I find my work incredibly exciting, because I feel that I am serving the academic community of Pakistan, as well as doing my bit in getting children to start reading and improving the way that learning and teaching is carried out in Pakistan. It’s very different from selling a commodity; I find that I am making a valuable contribution to society. What’s even more motivating is that there is always more to do, and I feel privileged to be able to do it.
For example, we recently established a Karachi Literature Festival, and have just finished our third one. I got the idea from the Jaipur Literature Festival in India, but I was already conscious that Pakistani authors and writers were not getting the recognition they deserved through awards or other platforms. I was very fortunate in that many others came to my assistance in organising the event, such as the British Council, and each year, the festival has been getting bigger.
6. What is the best piece of advice that you have ever received?
My mother told me to remain humble and show people respect. This isn’t just restricted to showing them respect when talking to or dealing with them, but it stretches to giving them space to work and grow in their own way. My mother gave me this valuable piece of advice when I was doing well and rising rapidly within OUP, and it formed the way in which I interact with my employees.
7. What are the enemies of success?
When someone tries to control others, or is too persistent in micro-managing them, and doesn’t allow them to make mistakes and then learn from them, it sets the foundation for failure. People are unable to perform to the best of their ability, when you get them into a situation where they are afraid to do something in case they get it wrong, and you will end up paralysing their creativity. I’ve seen it in my own organisation, how positive energy can flow from one department to another, but if there is a blockage in one, then this will restrict success for the whole company.

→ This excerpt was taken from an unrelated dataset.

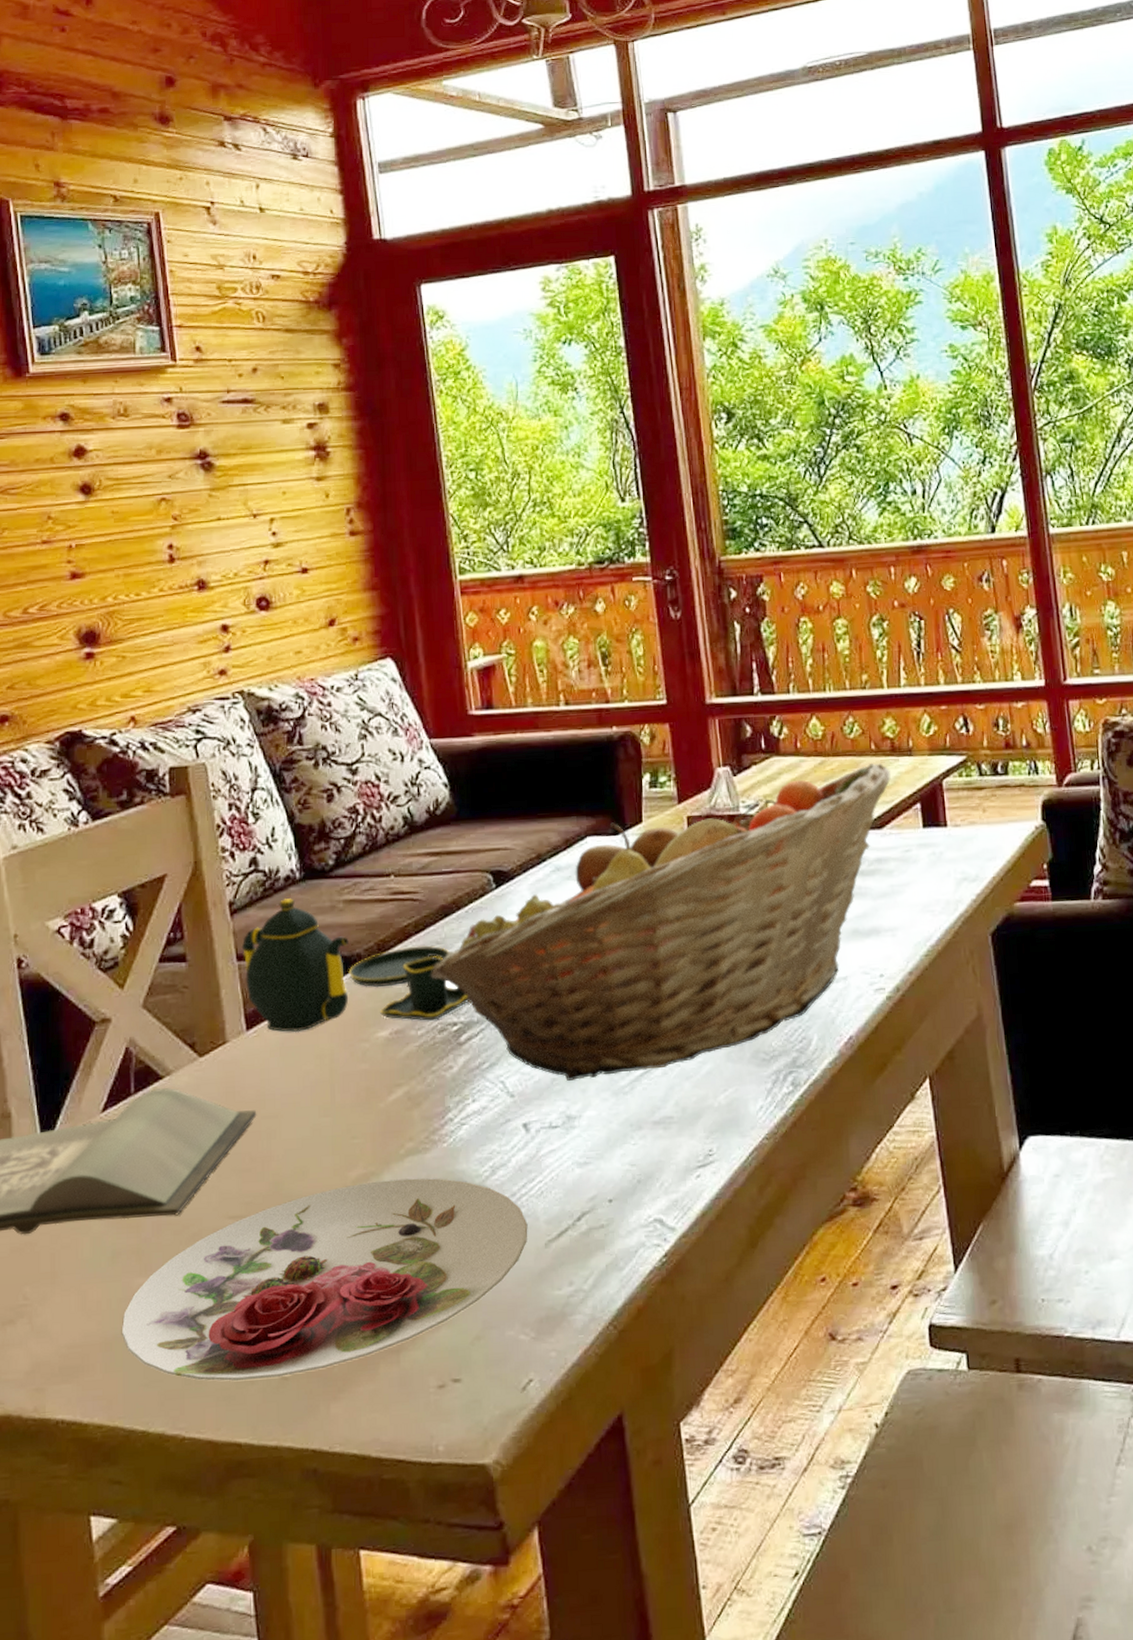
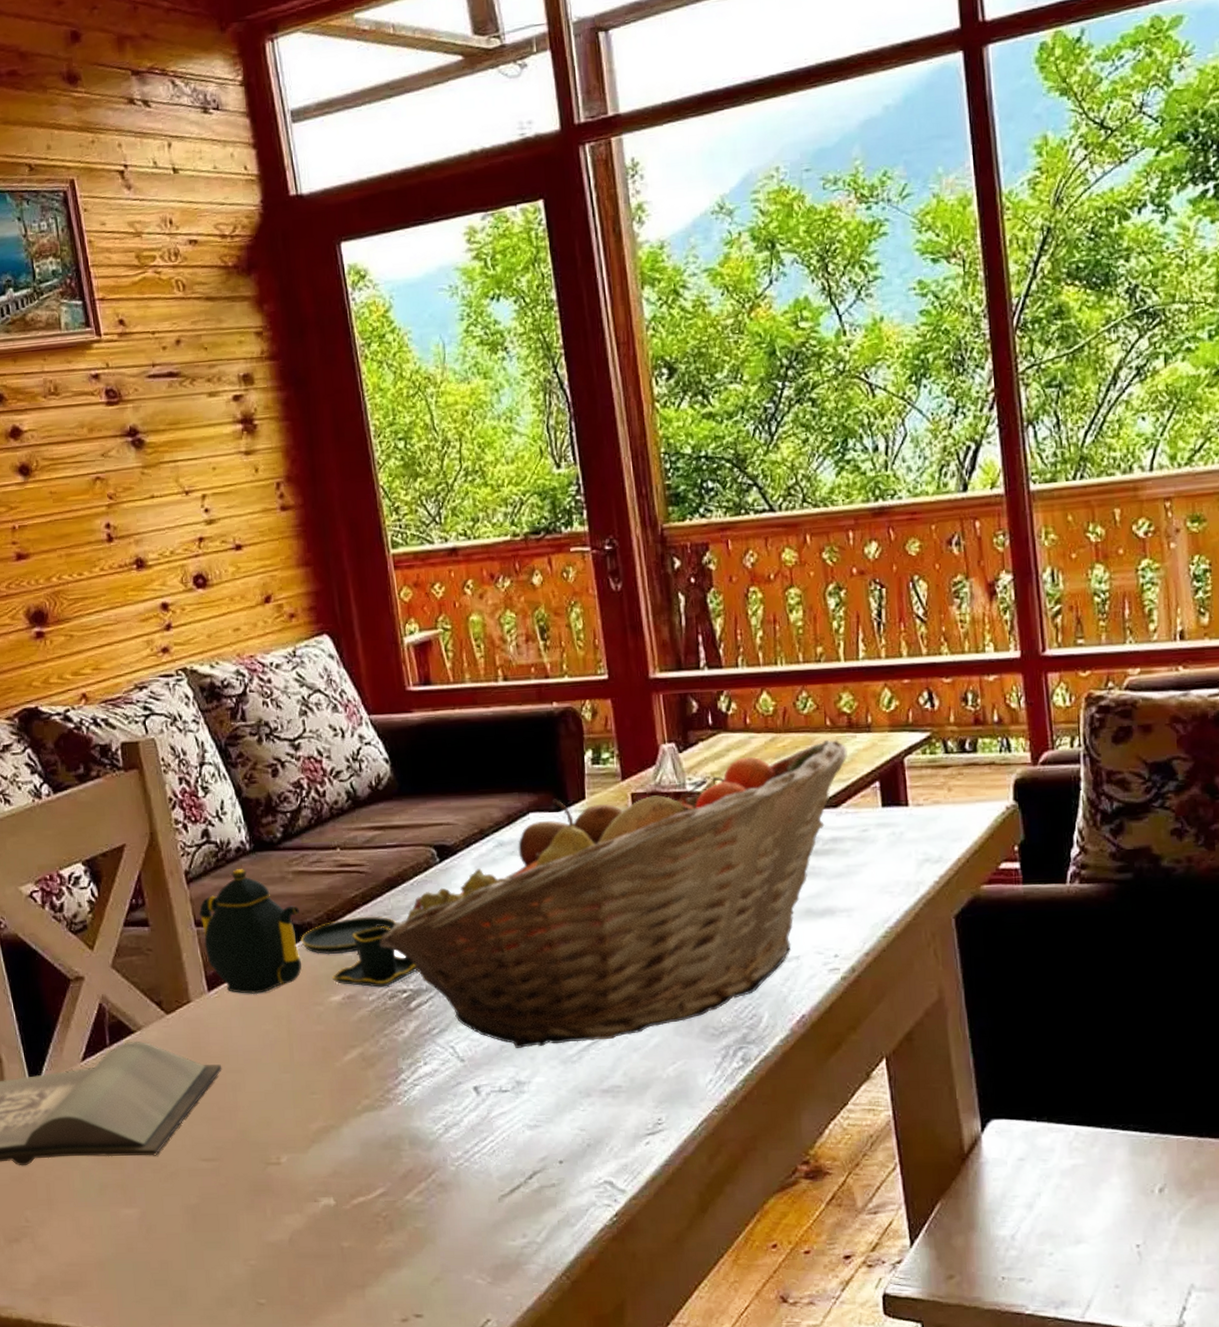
plate: present [121,1178,528,1382] -> none [112,1133,482,1304]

Also, in Pakistan, we often see people putting the self above the organisation, or having a personal agenda which drives their approach. This is wrong and will most definitely hinder success. If you work freely for the organisation, and in an environment where people are merited for their hard work, then you can be sure the company will grow.
8. How do you give back to the community/society?
I do it in very small ways, and I try to do it on a daily basis. If I come across someone that is genuinely needy, then I will give to them, and it could be something like giving them 100 rupees, or buying them food. Unfortunately, there is no shortage of poverty here, but I feel the Pakistanis do give a lot, if they feel there is a worthy cause.
I also try to set an example myself of leading a very simple life, without extravagance. I feel that young Pakistani women do notice what I’m doing, and I’m conscious of this, so I try to show that they don’t need to lead a fancy lifestyle to impress people. It’s important for them to be able to stand on their own feet, and that their priorities should be in line with those that are important for wider society.
9. How do religious values play a role in your work/business?
The values that I admire and try to embrace as my own are those which are common to all religions, which are to be humble and show respect to all. I think it is important not to hurt or belittle anyone. On the other hand, people underestimate how a kind word or smile can go a long way.
10. What would you say to people when it is time for you to leave this world?
What I will miss the most is the time that I didn’t spend with my family and friends, and this is something that is very precious. These are the people who count the most, and you have to make time for them. When people in business look back on their life, they often wish that they had gone for a deal they missed out on, or signed a contract which would have made them more money, but helping our mother with something, or spending time with our children is more important.